Popular varieties continue to dominate packing and export flows. Sweet Celebration led Week 4 inspections with 1.7 million cartons, followed closely by Sweet Globe at 1.34 million cartons and Crimson Seedless at 728,642 cartons. On the export side, Sweet Globe topped the week with 524,554 cartons, followed by Sweet Celebration at 495,723 cartons and Sugrasixteen (Sable Seedless) at 259,754 cartons. The EU, UK, and North America remain the primary destinations, absorbing the bulk of shipped volumes.
Logistics performance has shown encouraging signs. The Cape Town Container Terminal recorded 60 hours of wind delays in Week 4, an improvement over the 85 hours experienced last year, and achieved the target gross crane productivity of 19 moves per hour. Transnet’s newly signed memorandum of understanding with Port of Antwerp-Bruges and the Antwerp/Flanders Port Training Center signals longer-term commitment to modernisation, digitalisation, and sustainability. A second CSIR-led wind forecasting project is also underway to further reduce weather-related disruptions.
The industry’s logistics model, updated with current data, indicates inspections running approximately 14 percent above forecast, largely due to earlier ripening. Projections for the critical Weeks 6 to 8 period highlight the importance of sustained port throughput. Under an optimal scenario with no delays, total container exports could reach 6,556, with Cape Town handling 85 percent of volume. A medium-impact scenario with delays in Week 6 drops this to 6,251 containers, while a high-impact scenario with delays in both Weeks 6 and 7 could limit exports to 4,775 containers and force greater reliance on Eastern Cape ports. These projections underscore the need for continued operational discipline and favourable weather through the peak period.
In the broader Southern Hemisphere context, South Africa’s performance contrasts sharply with competitors. Peru has exported 127 million cartons, 3 percent ahead of last year, while Chile has shipped only 8.53 million cartons, down 35 percent. Reduced Chilean supply and delayed Indian arrivals are creating additional shelf space for South African grapes in Europe during February and March, presenting a valuable window provided arrival quality remains high.
Market feedback emphasises quality as the primary driver of success amid stronger-than-expected global production and increasing buyer selectivity.

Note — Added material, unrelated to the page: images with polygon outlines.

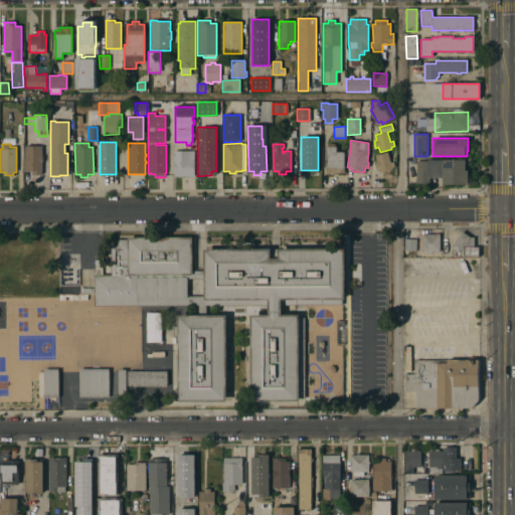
[(41,156),(42,156),(42,162),(41,162),(41,175),(31,175),(31,172),(24,172),(24,166),(30,166),(31,146),(41,146),(41,156)]
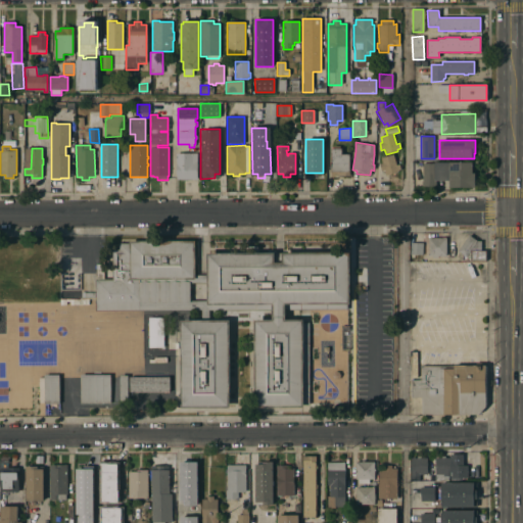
[(349,176),(338,176),(338,177),(331,177),(330,149),(341,148),(341,154),(349,154),(349,176)]
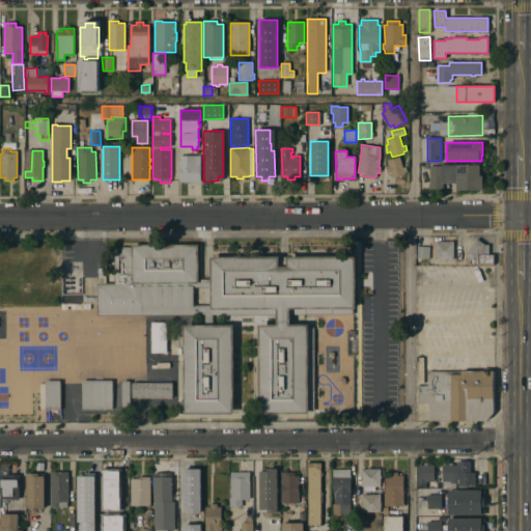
[(200,183),(179,183),(178,156),(200,156),(200,183)]
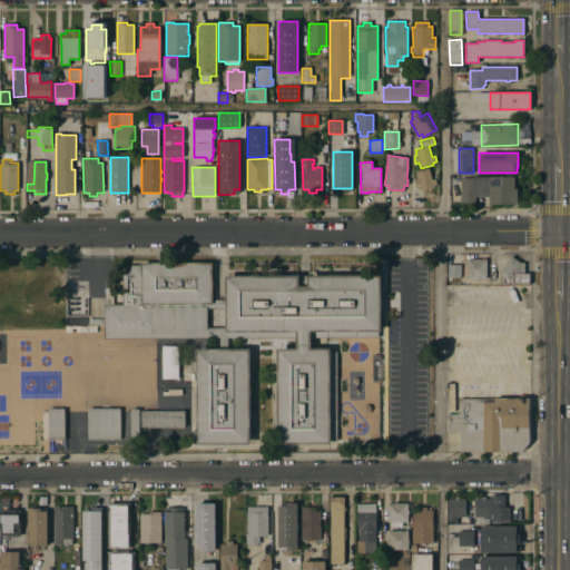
[(429,168),(432,180),(435,179),(436,185),(433,186),(433,187),(421,190),(419,186),(415,186),(413,179),(416,178),(415,173),(429,168)]
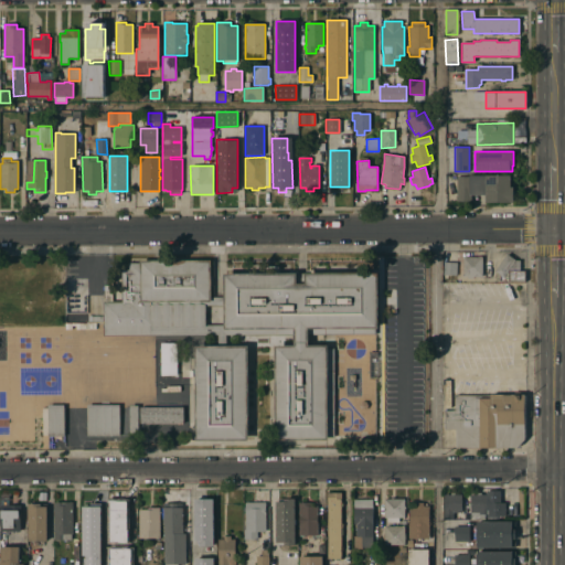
[(457,177),(469,177),(469,174),(486,174),(486,194),(470,194),(470,201),(456,201),(457,177)]
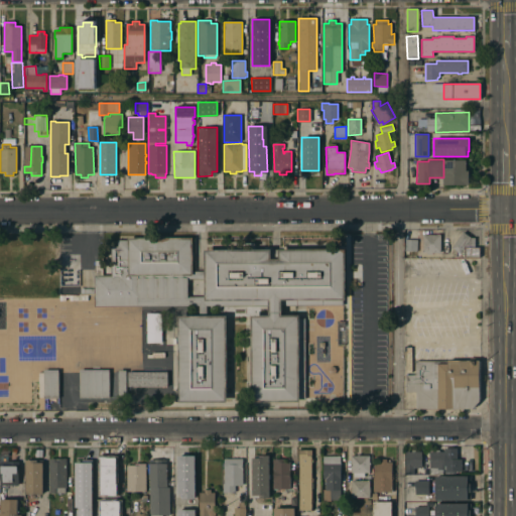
[(443,159),(466,160),(466,170),(469,170),(469,185),(443,185),(443,177),(443,159)]
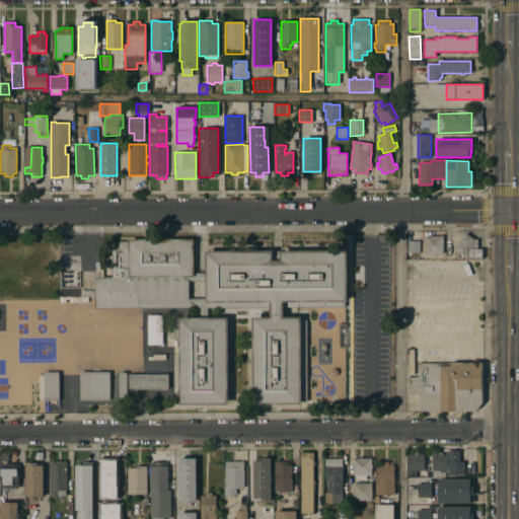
[(477,238),(478,248),(483,248),(483,257),(464,258),(464,254),(455,249),(465,233),(474,238),(477,238)]
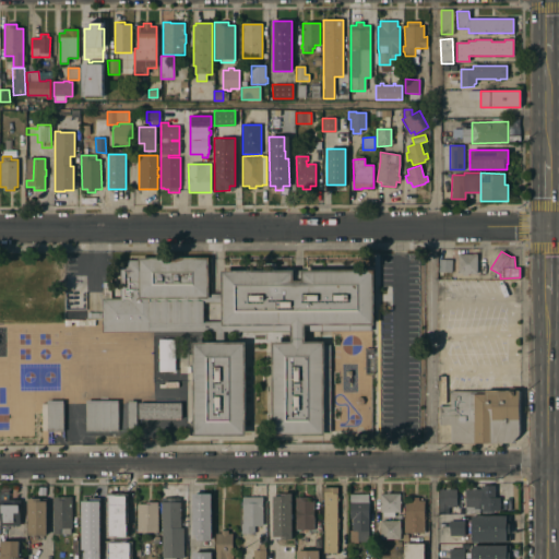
[(477,274),(468,274),(468,275),(462,275),(462,274),(459,274),(459,254),(477,253),(477,274)]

Early arrivals faced some challenges, yet receiver sentiment has stayed positive, supported by long-term trading relationships. Logistics difficulties persist, and industry voices stress the importance of maintaining alternative routes beyond immediate disruption periods. A strengthening rand is expected to exert downward pressure on prices as volumes rise in the coming weeks.
Looking forward, the combination of early-region over-delivery, accelerating packing in the Berg and Hex River areas, and favourable growing conditions in most regions points to a realistic chance of exceeding the 79.4 million carton estimate, particularly if port performance continues to improve and weather cooperates through the peak. Quality will remain paramount to capitalise on market opportunities, especially in Europe, where lower competing volumes offer a competitive edge. Sustained collaboration on logistics, coupled with the industry’s focus on consistency and relationship-building, should support a successful conclusion to what is shaping up as a robust and potentially record-breaking season.